Le Nil sous tension : un conflit toujours sans issue entre l’Égypte et l’Éthiopie
Le différend entre l’Égypte et l’Éthiopie autour du Nil est entré dans une nouvelle phase depuis l’inauguration du Grand barrage de la Renaissance éthiopienne (GERD) en septembre 2025. Ce projet colossal, devenu le plus grand barrage hydroélectrique d’Afrique, est désormais pleinement opérationnel et symbolise à la fois les ambitions économiques de l’Éthiopie et les inquiétudes existentielles de l’Égypte.
Pour Addis-Abeba, le barrage est un levier de développement incontournable. Il doit permettre de doubler la production d’électricité du pays et de soutenir sa croissance. Mais pour Le Caire, qui dépend du Nil pour l’essentiel de ses ressources en eau, cette infrastructure représente une menace directe sur sa sécurité hydrique.
Depuis l’achèvement du barrage, le rapport de force a évolué. L’Éthiopie contrôle désormais une partie essentielle du débit du Nil Bleu, sans qu’un accord juridiquement contraignant n’encadre l’utilisation de l’eau. Malgré plus d’une décennie de négociations, les discussions restent dans l’impasse, notamment sur la gestion du barrage en période de sécheresse.
Les derniers mois ont même vu une montée des tensions. En janvier 2026, l’Égypte a franchi un nouveau cap en évoquant ouvertement la possibilité d’exiger des compensations pour les pertes d’eau qu’elle estime avoir subies. Selon son ministre de l’Eau, des dizaines de milliards de mètres cubes auraient déjà échappé à son quota historique, renforçant le sentiment d’injustice au sein des autorités égyptiennes.

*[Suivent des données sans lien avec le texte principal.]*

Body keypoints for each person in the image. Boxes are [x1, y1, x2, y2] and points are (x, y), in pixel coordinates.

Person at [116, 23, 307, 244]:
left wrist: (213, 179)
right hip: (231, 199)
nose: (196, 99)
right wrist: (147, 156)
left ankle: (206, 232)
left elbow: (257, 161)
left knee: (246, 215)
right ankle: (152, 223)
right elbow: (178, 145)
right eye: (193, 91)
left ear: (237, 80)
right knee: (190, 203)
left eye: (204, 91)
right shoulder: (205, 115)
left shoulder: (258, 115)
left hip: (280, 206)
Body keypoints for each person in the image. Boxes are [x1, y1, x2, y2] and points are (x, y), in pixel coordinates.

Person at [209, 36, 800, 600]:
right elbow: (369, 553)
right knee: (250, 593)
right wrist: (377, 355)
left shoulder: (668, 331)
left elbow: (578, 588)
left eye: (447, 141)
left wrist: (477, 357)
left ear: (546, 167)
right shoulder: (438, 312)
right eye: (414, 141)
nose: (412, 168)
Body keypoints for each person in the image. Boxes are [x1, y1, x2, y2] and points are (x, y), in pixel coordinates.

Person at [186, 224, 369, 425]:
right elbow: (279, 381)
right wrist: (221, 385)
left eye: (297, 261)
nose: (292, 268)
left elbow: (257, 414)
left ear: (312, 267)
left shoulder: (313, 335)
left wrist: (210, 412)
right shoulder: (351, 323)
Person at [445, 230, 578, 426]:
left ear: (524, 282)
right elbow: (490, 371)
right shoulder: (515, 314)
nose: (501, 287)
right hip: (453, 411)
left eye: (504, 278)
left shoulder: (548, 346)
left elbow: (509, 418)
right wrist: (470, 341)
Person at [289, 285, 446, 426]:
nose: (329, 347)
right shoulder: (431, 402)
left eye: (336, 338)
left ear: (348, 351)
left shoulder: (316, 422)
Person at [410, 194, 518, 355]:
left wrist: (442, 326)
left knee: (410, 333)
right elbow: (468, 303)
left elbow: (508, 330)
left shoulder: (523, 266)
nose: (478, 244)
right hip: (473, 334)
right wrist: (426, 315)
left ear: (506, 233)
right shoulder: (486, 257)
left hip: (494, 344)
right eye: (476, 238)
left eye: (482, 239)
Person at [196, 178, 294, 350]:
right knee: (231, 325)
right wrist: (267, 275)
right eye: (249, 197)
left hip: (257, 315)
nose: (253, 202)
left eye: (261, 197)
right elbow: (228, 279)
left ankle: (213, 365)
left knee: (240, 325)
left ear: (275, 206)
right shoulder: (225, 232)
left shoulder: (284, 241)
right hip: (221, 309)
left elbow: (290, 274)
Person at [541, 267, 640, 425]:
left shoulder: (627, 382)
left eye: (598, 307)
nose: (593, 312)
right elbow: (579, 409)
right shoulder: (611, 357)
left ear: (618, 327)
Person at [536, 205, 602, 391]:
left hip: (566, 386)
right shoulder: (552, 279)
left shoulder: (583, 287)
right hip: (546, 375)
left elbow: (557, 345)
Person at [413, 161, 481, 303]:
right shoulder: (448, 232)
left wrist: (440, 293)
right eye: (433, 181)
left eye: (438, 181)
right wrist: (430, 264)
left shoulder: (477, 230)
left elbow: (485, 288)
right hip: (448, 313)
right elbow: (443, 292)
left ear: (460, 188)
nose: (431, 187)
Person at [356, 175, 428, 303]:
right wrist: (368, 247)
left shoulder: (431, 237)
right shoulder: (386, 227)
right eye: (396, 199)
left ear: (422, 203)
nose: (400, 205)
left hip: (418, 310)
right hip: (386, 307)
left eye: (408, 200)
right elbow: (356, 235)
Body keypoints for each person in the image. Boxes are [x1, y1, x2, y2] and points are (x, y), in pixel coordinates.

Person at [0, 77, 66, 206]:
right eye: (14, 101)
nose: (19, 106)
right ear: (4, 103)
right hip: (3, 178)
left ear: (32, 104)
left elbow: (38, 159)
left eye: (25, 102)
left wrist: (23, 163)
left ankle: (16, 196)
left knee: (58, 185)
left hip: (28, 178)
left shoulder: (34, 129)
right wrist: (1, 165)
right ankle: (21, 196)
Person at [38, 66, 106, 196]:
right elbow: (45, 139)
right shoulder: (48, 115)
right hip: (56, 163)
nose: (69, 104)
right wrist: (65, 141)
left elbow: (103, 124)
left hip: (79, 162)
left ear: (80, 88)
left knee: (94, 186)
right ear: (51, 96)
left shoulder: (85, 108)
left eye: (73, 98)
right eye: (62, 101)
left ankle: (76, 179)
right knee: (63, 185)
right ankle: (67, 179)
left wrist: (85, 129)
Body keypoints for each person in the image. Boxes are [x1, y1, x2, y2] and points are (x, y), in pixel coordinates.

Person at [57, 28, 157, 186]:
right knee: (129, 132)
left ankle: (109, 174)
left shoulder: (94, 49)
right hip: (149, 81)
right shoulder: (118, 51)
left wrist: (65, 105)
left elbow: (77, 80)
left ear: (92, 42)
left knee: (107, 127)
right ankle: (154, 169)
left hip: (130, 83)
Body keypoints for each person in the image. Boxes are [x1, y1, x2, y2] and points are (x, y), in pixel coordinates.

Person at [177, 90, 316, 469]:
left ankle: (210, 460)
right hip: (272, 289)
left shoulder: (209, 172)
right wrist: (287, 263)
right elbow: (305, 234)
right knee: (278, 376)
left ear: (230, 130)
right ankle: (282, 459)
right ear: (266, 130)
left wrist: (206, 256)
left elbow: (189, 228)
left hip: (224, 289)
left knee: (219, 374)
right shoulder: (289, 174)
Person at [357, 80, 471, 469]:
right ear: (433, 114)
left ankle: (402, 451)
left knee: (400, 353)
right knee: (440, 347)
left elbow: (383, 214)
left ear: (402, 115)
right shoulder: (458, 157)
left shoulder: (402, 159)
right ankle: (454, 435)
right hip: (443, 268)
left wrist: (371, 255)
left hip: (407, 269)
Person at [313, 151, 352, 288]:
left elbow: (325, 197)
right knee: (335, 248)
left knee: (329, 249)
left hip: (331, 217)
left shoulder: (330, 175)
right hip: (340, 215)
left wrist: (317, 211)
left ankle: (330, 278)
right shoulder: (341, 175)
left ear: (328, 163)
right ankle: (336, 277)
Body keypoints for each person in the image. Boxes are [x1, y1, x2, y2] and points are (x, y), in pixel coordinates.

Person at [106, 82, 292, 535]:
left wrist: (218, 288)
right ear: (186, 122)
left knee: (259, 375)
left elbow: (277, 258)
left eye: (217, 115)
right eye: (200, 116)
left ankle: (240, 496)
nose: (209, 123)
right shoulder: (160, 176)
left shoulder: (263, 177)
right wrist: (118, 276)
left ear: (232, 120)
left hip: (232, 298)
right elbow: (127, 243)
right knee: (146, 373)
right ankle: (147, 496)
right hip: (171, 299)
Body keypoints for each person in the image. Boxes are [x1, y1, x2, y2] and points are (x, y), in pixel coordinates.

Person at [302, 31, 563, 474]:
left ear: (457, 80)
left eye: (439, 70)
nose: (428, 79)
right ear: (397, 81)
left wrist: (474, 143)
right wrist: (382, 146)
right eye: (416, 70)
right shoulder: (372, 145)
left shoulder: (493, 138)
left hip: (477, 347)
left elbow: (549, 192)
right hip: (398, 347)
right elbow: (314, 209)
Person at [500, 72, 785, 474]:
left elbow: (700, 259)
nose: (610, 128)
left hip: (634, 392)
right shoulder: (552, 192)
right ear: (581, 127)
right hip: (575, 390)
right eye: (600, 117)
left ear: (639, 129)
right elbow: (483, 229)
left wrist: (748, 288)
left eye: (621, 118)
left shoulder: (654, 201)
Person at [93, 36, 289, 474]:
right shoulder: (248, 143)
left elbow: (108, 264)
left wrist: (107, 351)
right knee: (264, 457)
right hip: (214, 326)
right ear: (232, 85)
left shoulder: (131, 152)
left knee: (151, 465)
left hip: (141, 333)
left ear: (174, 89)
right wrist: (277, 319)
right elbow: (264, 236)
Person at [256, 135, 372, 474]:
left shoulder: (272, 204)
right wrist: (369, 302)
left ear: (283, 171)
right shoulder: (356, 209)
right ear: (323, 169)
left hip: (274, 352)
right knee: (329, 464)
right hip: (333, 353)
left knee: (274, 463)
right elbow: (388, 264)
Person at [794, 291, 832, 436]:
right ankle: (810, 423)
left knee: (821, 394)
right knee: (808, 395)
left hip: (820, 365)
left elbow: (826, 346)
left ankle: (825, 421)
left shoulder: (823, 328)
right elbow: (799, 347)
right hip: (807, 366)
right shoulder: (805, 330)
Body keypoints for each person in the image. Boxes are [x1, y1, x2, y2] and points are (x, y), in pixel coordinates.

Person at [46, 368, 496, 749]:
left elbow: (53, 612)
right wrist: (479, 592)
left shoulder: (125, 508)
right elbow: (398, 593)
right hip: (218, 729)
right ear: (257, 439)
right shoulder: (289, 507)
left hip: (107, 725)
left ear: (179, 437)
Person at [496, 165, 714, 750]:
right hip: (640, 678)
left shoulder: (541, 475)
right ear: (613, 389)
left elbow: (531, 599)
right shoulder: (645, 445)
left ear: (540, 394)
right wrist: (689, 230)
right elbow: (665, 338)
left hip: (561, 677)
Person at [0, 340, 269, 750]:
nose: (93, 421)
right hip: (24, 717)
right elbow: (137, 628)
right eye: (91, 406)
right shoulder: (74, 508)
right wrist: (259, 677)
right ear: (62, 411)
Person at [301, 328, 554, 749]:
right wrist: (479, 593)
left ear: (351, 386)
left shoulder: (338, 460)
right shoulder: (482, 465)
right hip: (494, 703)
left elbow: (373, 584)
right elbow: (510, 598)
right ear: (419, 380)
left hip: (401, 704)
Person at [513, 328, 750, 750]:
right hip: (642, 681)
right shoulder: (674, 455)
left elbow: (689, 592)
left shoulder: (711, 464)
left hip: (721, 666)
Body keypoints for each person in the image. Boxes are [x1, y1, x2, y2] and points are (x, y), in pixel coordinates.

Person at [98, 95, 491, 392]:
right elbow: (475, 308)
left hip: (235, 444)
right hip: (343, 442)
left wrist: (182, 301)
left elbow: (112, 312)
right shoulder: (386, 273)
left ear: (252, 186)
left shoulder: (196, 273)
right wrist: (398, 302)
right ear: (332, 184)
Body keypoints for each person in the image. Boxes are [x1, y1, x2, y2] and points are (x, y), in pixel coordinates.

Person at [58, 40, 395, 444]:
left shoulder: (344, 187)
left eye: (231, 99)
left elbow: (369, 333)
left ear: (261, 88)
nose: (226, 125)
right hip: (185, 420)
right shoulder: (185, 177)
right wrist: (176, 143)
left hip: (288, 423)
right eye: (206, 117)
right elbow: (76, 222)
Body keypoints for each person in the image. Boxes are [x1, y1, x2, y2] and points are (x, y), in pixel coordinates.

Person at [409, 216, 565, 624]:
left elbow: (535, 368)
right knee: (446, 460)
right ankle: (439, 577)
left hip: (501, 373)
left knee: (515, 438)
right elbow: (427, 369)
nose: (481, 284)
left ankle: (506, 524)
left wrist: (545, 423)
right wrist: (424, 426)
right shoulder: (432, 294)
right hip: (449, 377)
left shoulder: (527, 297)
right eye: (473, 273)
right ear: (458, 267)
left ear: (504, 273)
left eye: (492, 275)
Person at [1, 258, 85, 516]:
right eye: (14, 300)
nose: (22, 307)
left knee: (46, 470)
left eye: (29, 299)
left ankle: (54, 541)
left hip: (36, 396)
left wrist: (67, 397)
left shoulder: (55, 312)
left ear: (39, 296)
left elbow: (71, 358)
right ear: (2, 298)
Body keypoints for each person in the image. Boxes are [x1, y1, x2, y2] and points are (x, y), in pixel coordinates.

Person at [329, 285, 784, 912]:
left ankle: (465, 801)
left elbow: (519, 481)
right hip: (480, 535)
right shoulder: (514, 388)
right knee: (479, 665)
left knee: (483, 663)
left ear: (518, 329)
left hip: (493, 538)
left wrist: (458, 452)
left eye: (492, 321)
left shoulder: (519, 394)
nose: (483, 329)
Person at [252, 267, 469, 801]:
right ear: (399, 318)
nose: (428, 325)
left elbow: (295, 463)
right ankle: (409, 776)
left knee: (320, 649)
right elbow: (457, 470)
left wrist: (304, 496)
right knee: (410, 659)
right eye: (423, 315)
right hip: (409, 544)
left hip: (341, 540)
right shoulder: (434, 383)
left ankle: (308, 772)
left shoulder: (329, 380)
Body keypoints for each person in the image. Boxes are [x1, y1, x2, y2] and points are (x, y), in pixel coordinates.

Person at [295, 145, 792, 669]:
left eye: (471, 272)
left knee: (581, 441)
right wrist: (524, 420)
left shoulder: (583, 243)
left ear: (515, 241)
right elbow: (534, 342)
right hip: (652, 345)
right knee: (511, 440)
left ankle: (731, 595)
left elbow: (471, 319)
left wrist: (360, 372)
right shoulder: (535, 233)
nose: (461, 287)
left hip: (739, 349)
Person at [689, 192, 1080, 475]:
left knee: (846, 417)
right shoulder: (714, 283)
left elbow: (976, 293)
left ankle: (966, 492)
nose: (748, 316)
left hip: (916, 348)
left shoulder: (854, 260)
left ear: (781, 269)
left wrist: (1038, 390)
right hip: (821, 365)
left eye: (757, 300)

Dans le même temps, les efforts diplomatiques tentent de reprendre. Les États-Unis, par la voix de Donald Trump, ont proposé de relancer une médiation entre les parties afin d’éviter une escalade. L’Égypte et le Soudan se sont montrés favorables à cette initiative, tandis que l’Éthiopie reste attachée à son droit souverain de gérer le barrage sans contraintes extérieures.
Mais au-delà du GERD, un nouveau facteur est venu raviver les inquiétudes : l’annonce par l’Éthiopie de projets de construction de trois autres barrages sur le Nil Bleu. Ces infrastructures, si elles voient le jour, pourraient renforcer considérablement la capacité de stockage d’eau du pays et accentuer les craintes égyptiennes d’une raréfaction durable des ressources en aval.
Parallèlement, certaines initiatives diplomatiques informelles ont circulé, comme l’idée d’un accord plus large incluant des contreparties géopolitiques. Des discussions évoquant un éventuel accès de l’Éthiopie à la mer Rouge en échange de concessions sur le Nil ont été mentionnées, avant d’être officiellement démenties par Le Caire, signe de la complexité croissante du dossier.
Dans ce contexte, le conflit s’inscrit désormais dans une dimension plus large. Les tensions internationales, notamment au Moyen-Orient, ont ralenti les efforts de médiation et détourné l’attention des grandes puissances, laissant le dossier du Nil sans véritable arbitrage.
Aujourd’hui, la situation reste bloquée. L’Éthiopie exploite son barrage et poursuit ses ambitions hydrauliques, tandis que l’Égypte continue d’alerter sur une menace vitale. Aucun affrontement direct n’a eu lieu, mais la méfiance est profonde et durable.
Le conflit du Nil n’est donc pas résolu. Il s’est transformé : d’un désaccord technique sur un barrage, il est devenu une question stratégique majeure, où se mêlent développement, souveraineté et survie.